5G may be the dominant theme of Mobile World Congress, but Ericsson's CTO has criticised the pace of European operators working towards the next generation.
Ulf Ewaldsson said he was "pessimistic" about Europe's ability to set the 5G agenda. He told a press briefing this morning: "Sixty percent of our R&D is in Europe but I would hope to see much more of an aggressive drive towards 5G among European operators. None of these early 5G launches are in Europe."
Instead, it is Asia and the United States setting the agenda, with the first 5G networks set to be launched during the various sporting events of 2018.
Ewaldsson clearly has a vested interest - more pilots and large scale trials means more spending and ideally for him, more spending with Ericsson - but he said the comparatively laggardly approach gives the wrong signal about Europe's technology strategy.

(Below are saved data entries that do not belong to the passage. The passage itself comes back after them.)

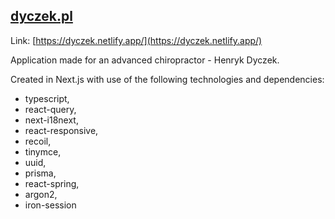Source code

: ## [dyczek.pl](https://dyczek.netlify.app/)

Link: [https://dyczek.netlify.app/](https://dyczek.netlify.app/)

Application made for an advanced chiropractor - Henryk Dyczek.

Created in Next.js with use of the following technologies and dependencies:

- typescript,
- react-query,
- next-i18next,
- react-responsive,
- recoil,
- tinymce,
- uuid,
- prisma,
- react-spring,
- argon2,
- iron-session
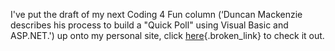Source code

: I've put the draft of my next Coding 4 Fun column (&#8216;Duncan Mackenzie describes his process to build a "Quick Poll" using Visual Basic and ASP.NET.') up onto my personal site, click [here](http://www.duncanmackenzie.net/writing/Previews/QuickVote/default.aspx){.broken_link} to check it out.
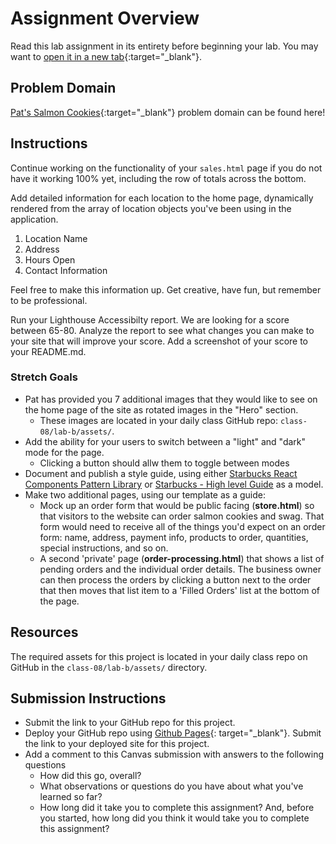 # Assignment Overview

Read this lab assignment in its entirety before beginning your lab. You may want
to [open it in a new tab](https://codefellows.github.io/code-201-guide/curriculum/class-08/lab-b/){:target="_blank"}.

## Problem Domain

[Pat's Salmon Cookies](https://codefellows.github.io/code-201-guide/curriculum/class-06/lab/){:target="_blank"} problem
domain can be found here!

## Instructions

Continue working on the functionality of your `sales.html` page if you do not have it working 100% yet, including the
row of totals across the bottom.

Add detailed information for each location to the home page, dynamically rendered from the array of location objects
you've been using in the application.

1. Location Name
1. Address
1. Hours Open
1. Contact Information

Feel free to make this information up. Get creative, have fun, but remember to be professional.

Run your Lighthouse Accessibilty report. We are looking for a score between 65-80. Analyze the report to see what
changes you can make to your site that will improve your score. Add a screenshot of your score to your README.md.

### Stretch Goals

- Pat has provided you 7 additional images that they would like to see on the home page of the site as rotated images in
  the "Hero" section.
  - These images are located in your daily class GitHub repo: `class-08/lab-b/assets/`.
- Add the ability for your users to switch between a "light" and "dark" mode for the page.
  - Clicking a button should allw them to toggle between modes
- Document and publish a style guide, using
  either [Starbucks React Components Pattern Library](https://www.starbucks.com/developer/pattern-library/guidelines/)
  or [Starbucks - High level Guide](https://creative.starbucks.com/) as a model.
- Make two additional pages, using our template as a guide:
  - Mock up an order form that would be public facing (**store.html**) so that visitors to the website can order salmon
    cookies and swag. That form would need to receive all of the things you'd expect on an order form: name, address,
    payment info, products to order, quantities, special instructions, and so on.
  - A second 'private' page (**order-processing.html**) that shows a list of pending orders and the individual order
    details. The business owner can then process the orders by clicking a button next to the order that then moves that
    list item to a 'Filled Orders' list at the bottom of the page.

## Resources

The required assets for this project is located in your daily class repo on GitHub in the `class-08/lab-b/assets/`
directory.

## Submission Instructions

- Submit the link to your GitHub repo for this project.
- Deploy your GitHub repo
  using [Github Pages](https://docs.github.com/en/pages/getting-started-with-github-pages/creating-a-github-pages-site#creating-your-site){:
  target="_blank"}. Submit the link to your deployed site for this project.
- Add a comment to this Canvas submission with answers to the following questions
  - How did this go, overall?
  - What observations or questions do you have about what you've learned so far?
  - How long did it take you to complete this assignment? And, before you started, how long did you think it would take
    you to complete this assignment?
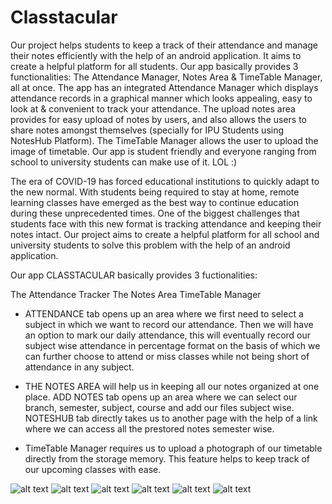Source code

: # Classtacular
Our project helps students to keep a track of their attendance and manage their notes efficiently 
with the help of an android application. It aims to create a helpful platform for all students.
Our app basically provides 3 functionalities: The Attendance Manager, Notes Area &amp; TimeTable Manager, all at once. 
The app has an integrated Attendance Manager which displays attendance records in a graphical manner which looks appealing, easy to look at &amp; 
convenient to track your attendance. 
The upload notes area provides for easy upload of notes by users, and also allows the users to share notes amongst themselves (specially for IPU Students using NotesHub Platform). The TimeTable Manager allows the user to upload the image of timetable. Our app is student friendly and everyone ranging from school to university students can make use of it. LOL :)

The era of COVID-19 has forced educational institutions to quickly adapt to the new normal. 
With students being required to stay at home, remote learning classes have emerged as the best way to continue education during these unprecedented times. 
One of the biggest challenges that students face with this new format is tracking attendance and keeping their notes intact.
Our project aims to create a helpful platform for all school and university students to solve this problem with the help of an android application.


Our app CLASSTACULAR basically provides 3 fuctionalities:

The Attendance Tracker
The Notes Area
TimeTable Manager

- ATTENDANCE tab opens up an area where we first need to select a subject in which we want to record our attendance. 
  Then we will have an option to mark our daily attendance, this will eventually record our 
  subject wise attendance in percentage format on the basis of which we can further choose to attend or miss classes while not being short of attendance in any subject.
  
- THE NOTES AREA will help us in keeping all our notes organized at one place. 
  ADD NOTES tab opens up an area where we can select our branch, semester, subject, course and add our files subject wise.
  NOTESHUB tab directly takes us to another page with the help of a link where we can access all the prestored notes semester wise.

- TimeTable Manager requires us to upload a photograph of our timetable directly from the storage memory.
  This feature helps to keep track of our upcoming classes with ease.
  
![alt text](https://ibb.co/rQfSXQc)
![alt text](https://ibb.co/XtT4hh6)
![alt text](https://ibb.co/GC1krnv)
![alt text](https://ibb.co/r40ZzBM)
![alt text](https://ibb.co/yPKG5Ks)
![alt text](https://ibb.co/HVQhRk8)
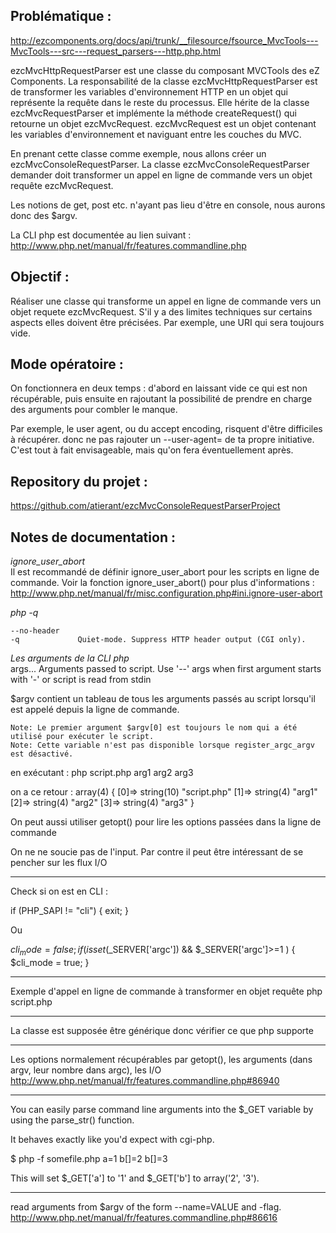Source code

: Problématique :
---------------

http://ezcomponents.org/docs/api/trunk/__filesource/fsource_MvcTools---MvcTools---src---request_parsers---http.php.html

ezcMvcHttpRequestParser est une classe du composant MVCTools des eZ Components.
La responsabilité de la classe ezcMvcHttpRequestParser est de transformer les variables d'environnement HTTP en un objet qui représente la requête dans le reste du processus.
Elle hérite de la classe ezcMvcRequestParser et implémente la méthode createRequest() qui retourne un objet ezcMvcRequest.
ezcMvcRequest est un objet contenant les variables d'environnement et naviguant entre les couches du MVC.	

En prenant cette classe comme exemple, nous allons créer un ezcMvcConsoleRequestParser.
La classe ezcMvcConsoleRequestParser demander doit transformer un appel en ligne de commande vers un objet requête ezcMvcRequest.

Les notions de get, post etc. n'ayant pas lieu d'être en console, nous aurons donc des $argv.

La CLI php est documentée au lien suivant : http://www.php.net/manual/fr/features.commandline.php

Objectif :
----------

Réaliser une classe qui transforme un appel en ligne de commande vers un objet requete ezcMvcRequest.
S'il y a des limites techniques sur certains aspects elles doivent être précisées. Par exemple, une URI qui sera toujours vide.

Mode opératoire :
-----------------
On fonctionnera en deux temps : d'abord en laissant vide ce qui est non récupérable, puis ensuite en rajoutant la possibilité de prendre en charge des arguments pour combler le manque.

Par exemple, le user agent, ou du accept encoding, risquent d'être difficiles à récupérer.
donc ne pas rajouter un --user-agent= de ta propre initiative. C'est tout à fait envisageable, mais qu'on fera éventuellement après.

Repository du projet :
----------------------

https://github.com/atierant/ezcMvcConsoleRequestParserProject

Notes de documentation :
------------------------
_ignore_user_abort_  
Il est recommandé de définir ignore_user_abort pour les scripts en ligne de commande. Voir la fonction ignore_user_abort() pour plus d'informations : http://www.php.net/manual/fr/misc.configuration.php#ini.ignore-user-abort

_php -q_  

    --no-header
    -q             Quiet-mode. Suppress HTTP header output (CGI only).

_Les arguments de la CLI php_  
       args...        Arguments  passed  to  script.  Use '--' args when first
                      argument starts with '-' or script is read from stdin

$argv contient un tableau de tous les arguments passés au script lorsqu'il est appelé depuis la ligne de commande.

    Note: Le premier argument $argv[0] est toujours le nom qui a été utilisé pour exécuter le script. 
    Note: Cette variable n'est pas disponible lorsque register_argc_argv est désactivé. 

<?php
    var_dump($argv);
?>
 en exécutant :
php script.php arg1 arg2 arg3

on a ce retour :
    array(4) {
      [0]=>
      string(10) "script.php"
      [1]=>
      string(4) "arg1"
      [2]=>
      string(4) "arg2"
      [3]=>
      string(4) "arg3"
    }

On peut aussi utiliser getopt() pour lire les options passées dans la ligne de commande

On ne ne soucie pas de l'input.
Par contre il peut être intéressant de se pencher sur les flux I/O

-----------------------------

Check si on est en CLI :

if (PHP_SAPI != "cli") {
    exit;
}

Ou 

$cli_mode = false;
if ( isset($_SERVER['argc']) && $_SERVER['argc']>=1 ) {
  $cli_mode = true;
} 

-------------------------------
Exemple d'appel en ligne de commande à transformer en objet requête
php script.php 

--------------------------------
La classe est supposée être générique donc vérifier ce que php supporte

-------------------------------
Les options normalement récupérables par getopt(), les arguments (dans argv, leur nombre dans argc), les I/O
http://www.php.net/manual/fr/features.commandline.php#86940

-------------------------------
You can easily parse command line arguments into the $_GET variable by using the parse_str() function.

<?php

parse_str(implode('&', array_slice($argv, 1)), $_GET);

?>

It behaves exactly like you'd expect with cgi-php.

$ php -f somefile.php a=1 b[]=2 b[]=3

This will set $_GET['a'] to '1' and $_GET['b'] to array('2', '3').

-------------------------------
read arguments from $argv of the form --name=VALUE and -flag.
http://www.php.net/manual/fr/features.commandline.php#86616



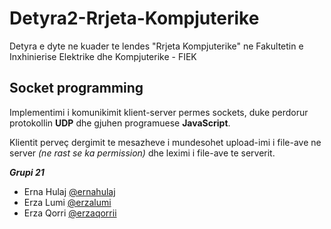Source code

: # Detyra2-Rrjeta-Kompjuterike
Detyra e dyte ne kuader te lendes "Rrjeta Kompjuterike" ne Fakultetin e Inxhinierise Elektrike dhe Kompjuterike - FIEK

## Socket programming
Implementimi i komunikimit klient-server permes sockets, duke perdorur protokollin **UDP** dhe gjuhen programuese **JavaScript**.

Klientit perveç dergimit te mesazheve i mundesohet upload-imi i file-ave ne server *(ne rast se ka permission)* dhe leximi i file-ave te serverit.

***Grupi 21***

<ul>
  <li>Erna Hulaj <a href="https://www.github.com/ernahulaj">@ernahulaj</a></li>
  <li>Erza Lumi <a href="https://www.github.com/erzalumi">@erzalumi</a></li>
  <li>Erza Qorri <a href="https://www.github.com/erzaqorrii">@erzaqorrii</a></li>
</ul>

He said: "It's very important to be first. It sends a very strong message. What kind of message does it send if Europe was taking a stand with this technology?"
Does he have a point? European operators have of course been holding demonstrations of 5G technologies and facilities such as the 5G research centre in the University of Surrey, England, exist. What the continent is lacking in is a project akin to AT&T's plans (coincidentally with Ericsson) to bring 5G to Austin, Texas by the end of this year.
When Ewaldsson's comments were put to senior European telco executives, they were broadly dismissive. Bruno Jacobfeuerborn, Deutsche Telekom CTO and Chairman of the NGMN Alliance, the global telco body working to develop 5G standards, said he was relaxed about its 5G plans.
He said: "It's the opinion of one single person. Of course, when you look into our community of 28 operators, the important thing is we get something done that we can then get worldwide. In Asia there are some events that will have it early. But for me, it doesn't matter. It's important our customers have the use cases that are necessary.
"A community should be able to build the toolbox and then each market then thinks about the right time to invest. I'm more relaxed."
Sandro Dionisi, Director of Global Advisory Services, TIM, said Europe still had plenty of give within 4G. He said: "I feel we still have to exploit the benefits of LTE-Advanced. We want to do things in the right way and not end up with two different solutions. Although I do understand some vendors would like to change the technology more frequently."
Alain Maloberti, Senior Vice President, Orange Labs Networks, went further, claiming the 5G-PPP project coordinated by the European Commission was arguably the biggest 5G scheme in the world.
He said: "When it comes to rollout, I have a similar opinion that it's a matter for the regional businesses. What's important is we have one standard to have a full ecosystem.
"The one thing that is important is not being early, it's being ready to deploy and understand the operational changes that will come with the technology."
Ericsson's Ewaldsson also used his presentation to suggest the race to be first could ultimately slow down the implementation of 5G. He stressed it was vital to ensure one standard is developed, agreed upon and fully implemented.
He said: "This is the first time a lot of commercial launches have happened before it officially begins. Can we handle that? Hopefully. Is there a risk of breaking out [across different standards]? If it does, it will not serve as a global standard. What it means for the industry is yet more research and development and this will slow down the scale of the rollout."
Speaking to Mobile Europe, Deutsche Telekom's Jacobfeuerborn said fragmentation was a risk and one he hoped would not happen, given the work NGMN and others are doing in developing 5G.
Overall, Ewaldsson said the development of 5G was "so far, so good". The Swedish vendor has been one of the most active 5G companies, even if its activities have had to extend beyond Europe.
The CTO turned to another crucial event in February to describe the relationship between vendors and operators. Ewaldsson said: "It's a little bit like Valentine's Day, where everyone sends each other love cards...we don't know what responses we'll get."
What is clear is that Europe is happy to play hard to get on 5G for now.